I’d say, based on audience response, that tintilleros are very popular, which is ironic given their decidedly unpopular reputation in social and legal commentary in the Andes. Tintilleros were informal, unlicensed legal actors who wrote and submitted petitions for largely rural, illiterate indigenous populations beginning in the late 19th century. Well, that is a bit of an open question, actually. The term appeared around the time of the abolition of the office of the Protector de Indios/Indígenas (1854), but it is very likely that what the tintilleros did was a service that pre-dated that moment. They were not only prepare legal briefs, for a fee, but they also usually had contacts with abogados and procuradores who they would funnel the litigation to/through. Thus, from a certain perspective they were seen as exploitative, as indigenous individuals and communities would likely end up paying twice for legal services– once to the tintillero, and again to the attorney. This role as intermediary led Gauderman to suggest that the position had its roots deep in the colonial, and possibly even pre-colonial Andes, as yanaconas and other hispanized indigenous long played the intermediary between Indian communities and both Inca and Spanish systems of imperial rule. The problem, as with much ethnographic or popular sector archival work, is in substantiating those connections for individuals whose literacy was almost always expressed in the name of their clients. Good stuff.
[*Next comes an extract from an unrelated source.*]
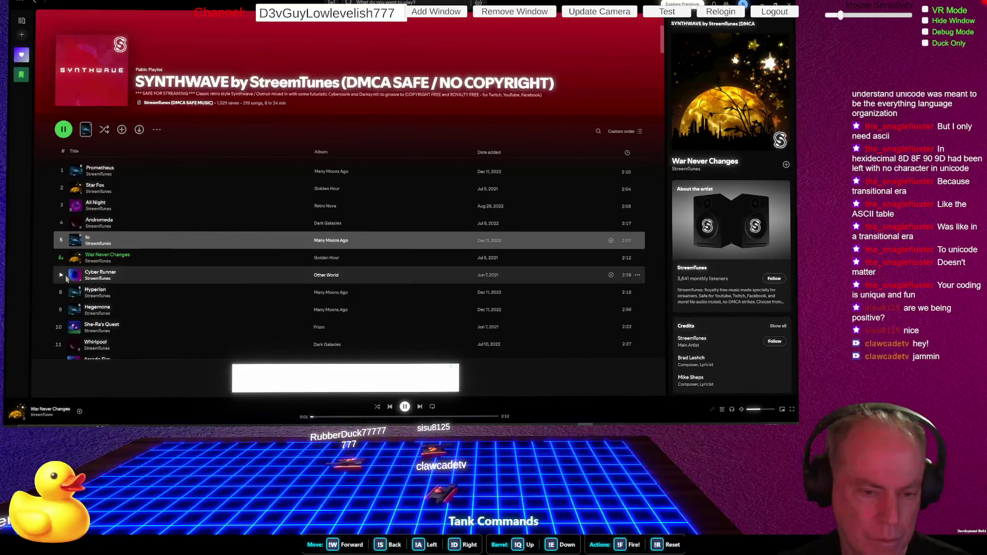
pyautogui.click(764, 410)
I didn’t make it to any of the morning panels, and we left directly for ours to a very nice reception at a winery outside of Eugene. Excellent food, tasty Pinot, and a beautiful setting. I’m sure the winery put the reception on with hopes to sell lots of botellas de vino, but this was the American Society of Ethnohistory meeting in the midst of widespread budget contractions nationwide. How many professorates are there in the academy that are paid less, on average, than historians and anthropologists? Add to that airline charges for checked baggage and restrictions for carrying on liquids… I’m guessing far fewer cases of tinto were sold than hoped. Still, it was a lot of fun.
Eugene seems a very cool town. Great coffee- I had an absolutely perfect extra-short double latte at Perugino along with an excellent bowl of oatmeal (a phrase that is rarely written.) Great beer- it is in Oregon, after all. And I hear great weather in the summer time.